= Task directions =
Rewrite each of the rows below as a JSON list of strings, one string per line, with blank lines omitted. Leave the pictures out.

= Records provided =
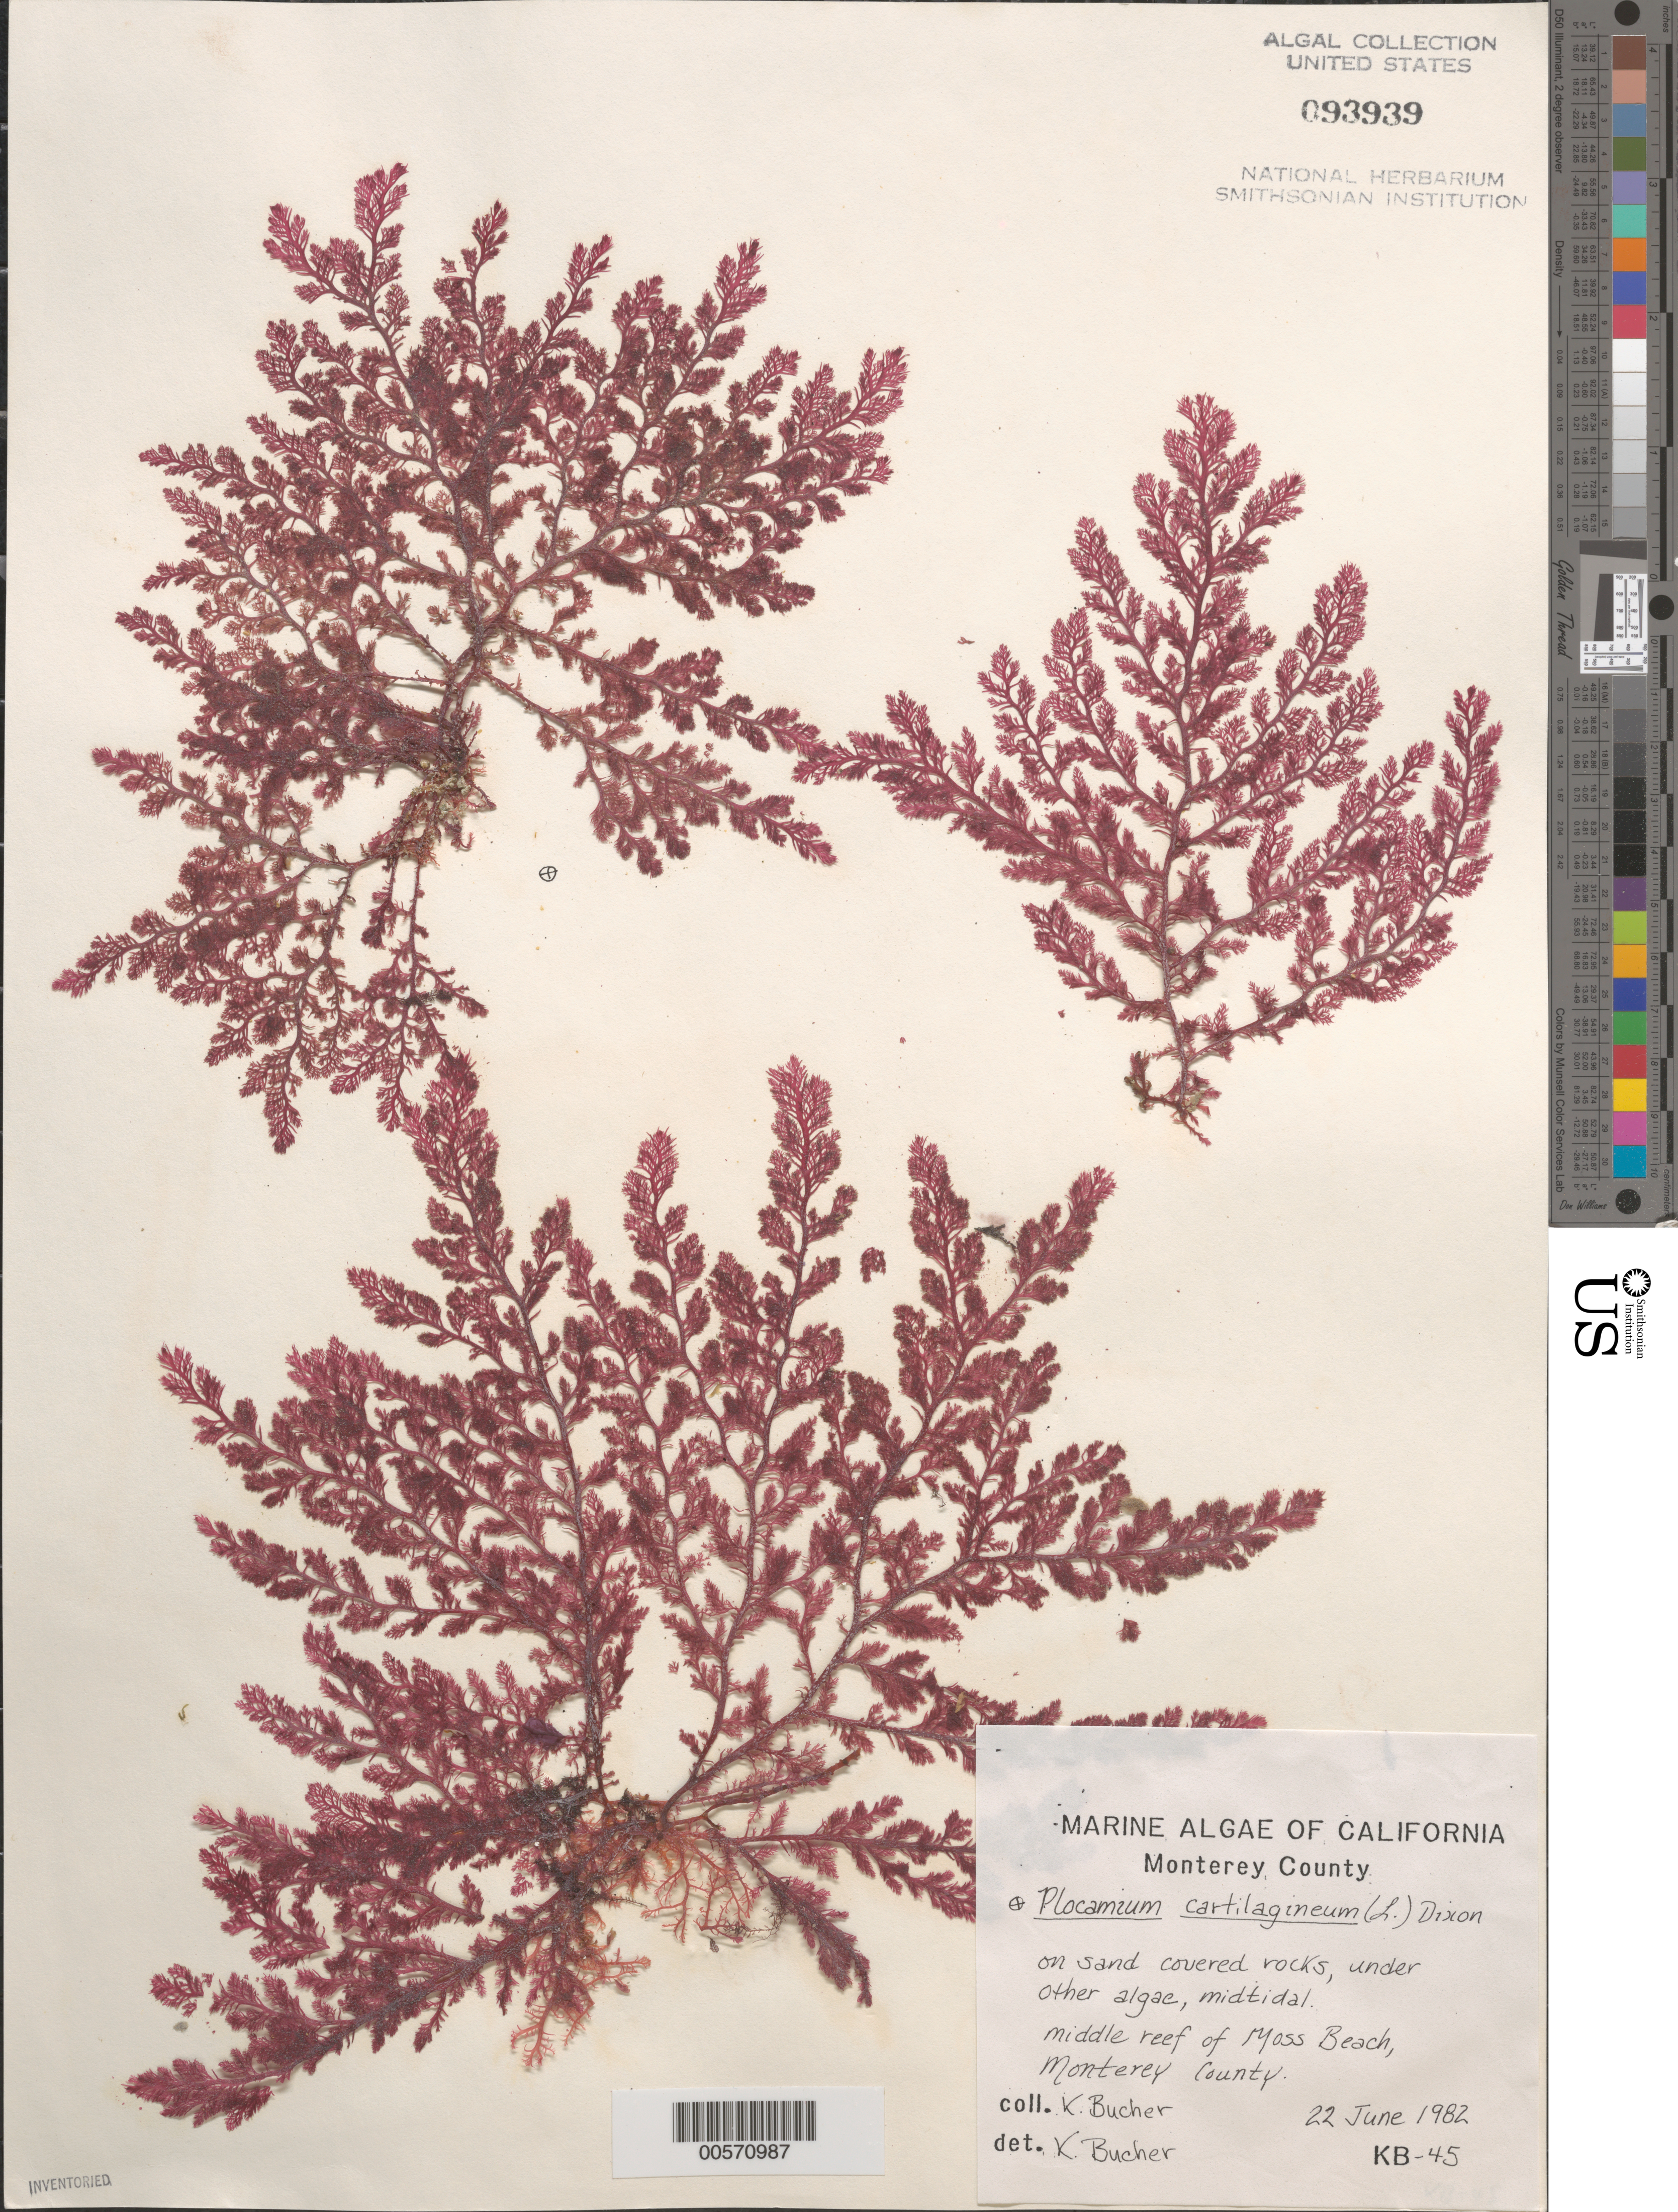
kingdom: Plantae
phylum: Rhodophyta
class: Florideophyceae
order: Plocamiales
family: Plocamiaceae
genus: Plocamium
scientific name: Plocamium cartilagineum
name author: (L.) P.S. Dixon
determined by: Bucher, Katina E.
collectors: K. E. Bucher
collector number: KB-45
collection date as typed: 22 Jun 1982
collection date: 1982-06-22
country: United States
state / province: California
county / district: Monterey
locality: Middle Reef of Moss Beach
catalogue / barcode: US 93939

= Complete answer =
[
  "kingdom: Plantae",
  "phylum: Rhodophyta",
  "class: Florideophyceae",
  "order: Plocamiales",
  "family: Plocamiaceae",
  "genus: Plocamium",
  "scientific name: Plocamium cartilagineum",
  "name author: (L.) P.S. Dixon",
  "determined by: Bucher, Katina E.",
  "collectors: K. E. Bucher",
  "collector number: KB-45",
  "collection date as typed: 22 Jun 1982",
  "collection date: 1982-06-22",
  "country: United States",
  "state / province: California",
  "county / district: Monterey",
  "locality: Middle Reef of Moss Beach",
  "catalogue / barcode: US 93939"
]